The bill's sponsors and the Tennessee Mining Association would like us to believe that taking over the coal program would cost the state little to no money. They say federal government funding, fees from mine permit applications and the coal severance tax would pay for the program. The reality is that coal mining has drastically declined in Tennessee and will therefore be unable to provide adequate funding for a new regulatory program.

Transferring regulatory authority to the state will do nothing to revive coal mining in Tennessee. Market-wide economic forces are responsible for the decline in coal production seen across Appalachia, and more mines being idled or closed every week.

Coal production in Tennessee has plunged 90 percent from its peak of 11 million tons in 1972 to about 0.5 million tons in 2017. Domestic coal consumption fell over the last two years and in 2017 power generation from coal was just 30 percent — the lowest ever recorded. According to the Energy Information Administration, coal exports are expected to decrease in 2018 and 2019.

There are only 3 mines actively producing coal in Tennessee today. Supporters of this legislation say mining would increase as soon as the state takes over the program, but the decline of the coal industry in our state is due to a shrinking market for the state's undesirable, high-sulfur coal, not regulatory hurdles.

A state program would cost taxpayers a lot of money. It would require hiring expert hydrologists, geologists, and field inspectors to create a new bureaucracy that replicates staff already in place at the federal Office of Surface Mining's Knoxville field office. In addition, the federal office will continue to monitor state compliance.

The federal mining act allows states to write state mining regulations that protect public health and safety and the water, air, and environment better than the federal minimum.

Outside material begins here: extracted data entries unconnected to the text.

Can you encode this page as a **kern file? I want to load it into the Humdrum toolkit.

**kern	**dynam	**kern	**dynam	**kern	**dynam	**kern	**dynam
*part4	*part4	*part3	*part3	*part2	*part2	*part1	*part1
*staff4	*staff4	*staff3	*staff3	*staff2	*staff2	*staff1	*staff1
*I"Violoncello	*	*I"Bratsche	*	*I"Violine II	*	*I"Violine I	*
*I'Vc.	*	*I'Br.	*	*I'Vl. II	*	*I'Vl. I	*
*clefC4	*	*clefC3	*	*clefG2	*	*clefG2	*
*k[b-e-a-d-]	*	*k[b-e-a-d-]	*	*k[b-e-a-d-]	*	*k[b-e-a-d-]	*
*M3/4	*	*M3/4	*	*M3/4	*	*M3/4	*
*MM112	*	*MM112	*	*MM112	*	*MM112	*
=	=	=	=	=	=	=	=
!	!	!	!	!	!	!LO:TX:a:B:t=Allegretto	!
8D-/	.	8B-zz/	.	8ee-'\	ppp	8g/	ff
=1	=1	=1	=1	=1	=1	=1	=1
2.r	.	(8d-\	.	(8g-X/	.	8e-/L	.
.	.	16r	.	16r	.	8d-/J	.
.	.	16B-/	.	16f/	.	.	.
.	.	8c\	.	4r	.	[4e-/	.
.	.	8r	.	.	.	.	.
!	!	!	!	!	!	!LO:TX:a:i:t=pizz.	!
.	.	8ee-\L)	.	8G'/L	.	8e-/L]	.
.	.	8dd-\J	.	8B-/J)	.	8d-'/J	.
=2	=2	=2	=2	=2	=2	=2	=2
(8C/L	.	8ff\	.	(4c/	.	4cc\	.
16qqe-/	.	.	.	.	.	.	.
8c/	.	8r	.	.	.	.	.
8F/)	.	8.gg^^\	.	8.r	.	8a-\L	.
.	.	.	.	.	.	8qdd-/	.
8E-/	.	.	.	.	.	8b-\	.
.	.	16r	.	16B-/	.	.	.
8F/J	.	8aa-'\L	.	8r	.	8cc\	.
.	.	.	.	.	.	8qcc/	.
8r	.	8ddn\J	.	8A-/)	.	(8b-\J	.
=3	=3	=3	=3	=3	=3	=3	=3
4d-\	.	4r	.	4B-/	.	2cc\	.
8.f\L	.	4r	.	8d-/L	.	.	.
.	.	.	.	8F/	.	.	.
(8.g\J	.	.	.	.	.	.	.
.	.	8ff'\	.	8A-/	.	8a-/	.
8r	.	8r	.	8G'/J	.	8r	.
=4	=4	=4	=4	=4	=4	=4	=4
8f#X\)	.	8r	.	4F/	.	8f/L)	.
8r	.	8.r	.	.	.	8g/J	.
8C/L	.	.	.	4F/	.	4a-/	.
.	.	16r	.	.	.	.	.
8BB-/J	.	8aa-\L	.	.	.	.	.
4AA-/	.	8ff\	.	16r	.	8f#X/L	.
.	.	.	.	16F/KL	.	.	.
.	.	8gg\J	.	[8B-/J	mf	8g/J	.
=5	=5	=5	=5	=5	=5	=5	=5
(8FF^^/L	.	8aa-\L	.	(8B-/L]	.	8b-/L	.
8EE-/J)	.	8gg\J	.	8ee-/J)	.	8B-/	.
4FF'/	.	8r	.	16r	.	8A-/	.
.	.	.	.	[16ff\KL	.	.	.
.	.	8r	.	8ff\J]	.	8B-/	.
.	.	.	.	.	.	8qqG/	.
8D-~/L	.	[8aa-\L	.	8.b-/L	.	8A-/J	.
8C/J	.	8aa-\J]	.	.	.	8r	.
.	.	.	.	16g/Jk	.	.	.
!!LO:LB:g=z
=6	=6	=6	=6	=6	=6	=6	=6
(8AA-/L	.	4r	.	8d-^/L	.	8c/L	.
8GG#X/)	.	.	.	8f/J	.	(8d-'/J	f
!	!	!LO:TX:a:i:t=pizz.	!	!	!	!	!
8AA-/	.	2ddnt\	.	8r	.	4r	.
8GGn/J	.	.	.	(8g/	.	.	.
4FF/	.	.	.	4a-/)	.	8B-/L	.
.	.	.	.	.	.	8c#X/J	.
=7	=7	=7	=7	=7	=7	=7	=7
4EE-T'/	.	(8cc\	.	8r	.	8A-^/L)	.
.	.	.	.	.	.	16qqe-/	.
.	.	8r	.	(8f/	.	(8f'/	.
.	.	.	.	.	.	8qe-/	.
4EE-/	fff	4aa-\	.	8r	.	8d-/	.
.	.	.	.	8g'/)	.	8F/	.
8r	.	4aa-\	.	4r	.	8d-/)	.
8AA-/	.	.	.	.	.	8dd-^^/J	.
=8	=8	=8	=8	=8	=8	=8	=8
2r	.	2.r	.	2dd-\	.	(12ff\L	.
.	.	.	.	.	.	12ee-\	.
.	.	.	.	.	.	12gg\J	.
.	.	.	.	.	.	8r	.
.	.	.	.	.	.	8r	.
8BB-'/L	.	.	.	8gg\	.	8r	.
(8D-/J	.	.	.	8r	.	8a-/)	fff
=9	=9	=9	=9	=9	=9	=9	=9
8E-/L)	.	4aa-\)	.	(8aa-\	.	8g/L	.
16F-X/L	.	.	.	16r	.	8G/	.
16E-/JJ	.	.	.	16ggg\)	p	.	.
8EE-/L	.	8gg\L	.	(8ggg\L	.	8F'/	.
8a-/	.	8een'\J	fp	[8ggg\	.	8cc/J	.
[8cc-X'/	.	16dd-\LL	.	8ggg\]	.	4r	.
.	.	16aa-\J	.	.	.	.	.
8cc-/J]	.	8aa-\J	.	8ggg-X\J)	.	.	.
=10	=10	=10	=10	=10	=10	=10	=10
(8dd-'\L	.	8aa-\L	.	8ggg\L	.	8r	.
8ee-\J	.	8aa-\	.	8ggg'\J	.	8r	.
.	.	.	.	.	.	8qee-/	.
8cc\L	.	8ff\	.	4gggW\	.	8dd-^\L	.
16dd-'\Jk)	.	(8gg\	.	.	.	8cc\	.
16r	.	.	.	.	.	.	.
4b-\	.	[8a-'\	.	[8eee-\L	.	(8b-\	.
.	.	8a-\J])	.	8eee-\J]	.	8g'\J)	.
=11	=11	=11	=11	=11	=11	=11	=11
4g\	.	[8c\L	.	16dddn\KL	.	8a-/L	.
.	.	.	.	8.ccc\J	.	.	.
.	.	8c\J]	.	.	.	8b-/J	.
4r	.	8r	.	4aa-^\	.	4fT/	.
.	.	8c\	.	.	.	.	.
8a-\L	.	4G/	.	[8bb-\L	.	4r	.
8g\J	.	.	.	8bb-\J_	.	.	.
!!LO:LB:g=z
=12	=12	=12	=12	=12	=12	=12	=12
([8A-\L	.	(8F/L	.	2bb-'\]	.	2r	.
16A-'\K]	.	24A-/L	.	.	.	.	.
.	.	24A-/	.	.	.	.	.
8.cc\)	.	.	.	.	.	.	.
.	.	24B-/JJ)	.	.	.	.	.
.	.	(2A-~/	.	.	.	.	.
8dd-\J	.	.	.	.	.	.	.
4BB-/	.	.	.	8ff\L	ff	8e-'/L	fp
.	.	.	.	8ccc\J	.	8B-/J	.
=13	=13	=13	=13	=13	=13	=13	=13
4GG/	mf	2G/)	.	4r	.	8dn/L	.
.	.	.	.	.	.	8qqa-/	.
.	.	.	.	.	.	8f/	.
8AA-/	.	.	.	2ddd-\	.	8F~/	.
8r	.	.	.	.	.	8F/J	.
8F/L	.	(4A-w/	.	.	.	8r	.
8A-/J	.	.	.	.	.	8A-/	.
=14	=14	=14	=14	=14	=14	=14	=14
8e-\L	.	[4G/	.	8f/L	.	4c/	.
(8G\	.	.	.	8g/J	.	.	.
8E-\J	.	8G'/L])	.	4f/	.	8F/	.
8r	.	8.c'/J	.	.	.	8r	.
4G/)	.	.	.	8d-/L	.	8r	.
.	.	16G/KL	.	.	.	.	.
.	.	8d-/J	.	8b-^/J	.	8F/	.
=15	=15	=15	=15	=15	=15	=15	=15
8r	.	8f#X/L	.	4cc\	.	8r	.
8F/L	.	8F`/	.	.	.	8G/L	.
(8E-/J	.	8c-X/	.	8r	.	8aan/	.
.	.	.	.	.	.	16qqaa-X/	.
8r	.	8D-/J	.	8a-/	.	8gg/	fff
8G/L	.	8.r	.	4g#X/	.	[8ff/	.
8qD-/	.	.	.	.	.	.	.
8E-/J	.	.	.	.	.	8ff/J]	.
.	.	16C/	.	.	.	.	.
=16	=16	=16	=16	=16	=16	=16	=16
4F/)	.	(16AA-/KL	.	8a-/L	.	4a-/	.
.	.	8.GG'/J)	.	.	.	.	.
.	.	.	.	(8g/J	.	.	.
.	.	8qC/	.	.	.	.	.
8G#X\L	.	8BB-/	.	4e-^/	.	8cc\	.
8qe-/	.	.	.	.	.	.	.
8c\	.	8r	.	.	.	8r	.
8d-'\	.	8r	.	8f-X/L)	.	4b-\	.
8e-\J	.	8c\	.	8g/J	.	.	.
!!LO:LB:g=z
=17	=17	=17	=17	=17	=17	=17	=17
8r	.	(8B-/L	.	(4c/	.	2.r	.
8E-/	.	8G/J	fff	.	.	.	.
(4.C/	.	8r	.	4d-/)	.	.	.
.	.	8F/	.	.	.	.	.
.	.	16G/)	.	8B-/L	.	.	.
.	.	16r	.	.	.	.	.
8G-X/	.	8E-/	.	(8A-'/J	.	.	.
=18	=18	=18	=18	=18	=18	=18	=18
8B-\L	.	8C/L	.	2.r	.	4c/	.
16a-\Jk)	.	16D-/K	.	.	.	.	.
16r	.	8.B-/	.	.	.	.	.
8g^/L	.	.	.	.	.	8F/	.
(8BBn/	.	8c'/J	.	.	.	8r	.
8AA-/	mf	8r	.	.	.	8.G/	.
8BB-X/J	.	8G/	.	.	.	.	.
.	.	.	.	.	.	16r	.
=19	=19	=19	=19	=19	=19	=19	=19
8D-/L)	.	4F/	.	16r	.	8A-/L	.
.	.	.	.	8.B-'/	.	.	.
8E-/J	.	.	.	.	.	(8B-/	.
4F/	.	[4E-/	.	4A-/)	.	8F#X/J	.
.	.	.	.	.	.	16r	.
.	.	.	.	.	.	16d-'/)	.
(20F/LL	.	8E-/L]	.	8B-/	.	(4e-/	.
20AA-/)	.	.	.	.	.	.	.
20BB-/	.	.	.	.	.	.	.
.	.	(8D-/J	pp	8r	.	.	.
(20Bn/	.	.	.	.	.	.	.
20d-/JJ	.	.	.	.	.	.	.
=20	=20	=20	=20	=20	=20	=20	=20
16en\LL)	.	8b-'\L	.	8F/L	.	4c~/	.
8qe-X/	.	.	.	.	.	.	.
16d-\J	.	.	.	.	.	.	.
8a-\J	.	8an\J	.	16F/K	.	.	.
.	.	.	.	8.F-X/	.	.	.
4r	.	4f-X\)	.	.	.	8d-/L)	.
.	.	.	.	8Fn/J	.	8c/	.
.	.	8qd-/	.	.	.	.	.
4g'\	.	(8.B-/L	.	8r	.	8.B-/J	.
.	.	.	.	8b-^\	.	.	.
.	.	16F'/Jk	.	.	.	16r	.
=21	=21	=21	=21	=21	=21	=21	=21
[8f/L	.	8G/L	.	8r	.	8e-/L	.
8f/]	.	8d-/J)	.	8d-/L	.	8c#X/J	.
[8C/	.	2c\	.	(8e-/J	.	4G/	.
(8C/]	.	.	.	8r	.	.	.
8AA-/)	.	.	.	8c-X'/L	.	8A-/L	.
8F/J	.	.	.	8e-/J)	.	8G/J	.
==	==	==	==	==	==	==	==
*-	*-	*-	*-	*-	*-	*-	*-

This legislation, however, would forbid state regulations from protecting our communities more than federal law does now. This is a bad precedent, and the authority of the Tennessee Department of Environment and Conservation to protect our health and safety should not be restricted.

This legislation is an attempt to subsidize a failing industry that is being out-competed by natural gas and renewable energy. Instead, our government should focus on finding new ways to diversify the economy in our coalfield communities.

Gov. Haslam, please veto this bill.

D.J. Coker, a resident of Campbell County and a member of SOCM and the Alliance for Appalachia, is a coordinator with the Citizens Water Monitoring Project.